*REQUIRED WORK*
Everything from the line containing "pinky mcp: (22, 103)" through the end of the entries below must be set down exactly, and nothing else.

*SUPPLIED DATA*
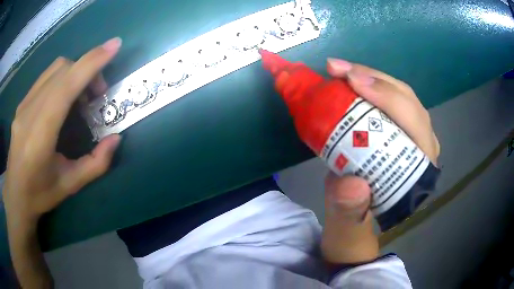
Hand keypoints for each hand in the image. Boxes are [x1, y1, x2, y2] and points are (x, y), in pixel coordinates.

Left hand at [2, 38, 121, 223]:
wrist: (15, 194)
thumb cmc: (40, 194)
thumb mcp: (70, 185)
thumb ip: (96, 164)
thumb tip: (116, 138)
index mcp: (39, 137)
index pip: (65, 87)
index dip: (90, 63)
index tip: (114, 46)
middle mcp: (29, 113)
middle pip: (62, 71)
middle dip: (87, 70)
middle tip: (98, 94)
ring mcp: (23, 105)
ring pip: (54, 69)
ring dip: (75, 72)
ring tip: (81, 95)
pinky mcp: (22, 103)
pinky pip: (46, 77)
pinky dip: (62, 78)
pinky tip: (64, 97)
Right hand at [321, 58, 439, 263]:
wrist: (354, 232)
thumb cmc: (355, 232)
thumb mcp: (347, 230)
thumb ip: (350, 213)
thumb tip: (351, 184)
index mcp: (418, 176)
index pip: (415, 127)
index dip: (389, 99)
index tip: (353, 83)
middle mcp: (421, 152)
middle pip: (408, 103)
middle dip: (375, 79)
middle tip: (337, 69)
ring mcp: (410, 139)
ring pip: (400, 96)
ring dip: (370, 77)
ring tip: (339, 70)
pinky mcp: (396, 134)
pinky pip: (388, 101)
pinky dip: (367, 86)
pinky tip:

*YOUR RESPONSE*
pinky mcp: (22, 103)
pinky pip: (46, 77)
pinky dip: (62, 78)
pinky tip: (64, 97)
Right hand at [321, 58, 439, 263]:
wrist: (354, 232)
thumb cmc: (355, 232)
thumb mcp: (347, 230)
thumb ip: (350, 213)
thumb tip: (351, 184)
index mcp: (418, 176)
index pip: (415, 127)
index dip: (389, 99)
index tip: (353, 83)
middle mcp: (421, 152)
middle pip: (408, 103)
middle dip: (375, 79)
middle tip: (337, 69)
ring mcp: (410, 139)
ring pip: (400, 96)
ring dip: (370, 77)
ring tip: (339, 70)
pinky mcp: (396, 134)
pinky pip: (388, 101)
pinky dip: (367, 86)
pinky tip:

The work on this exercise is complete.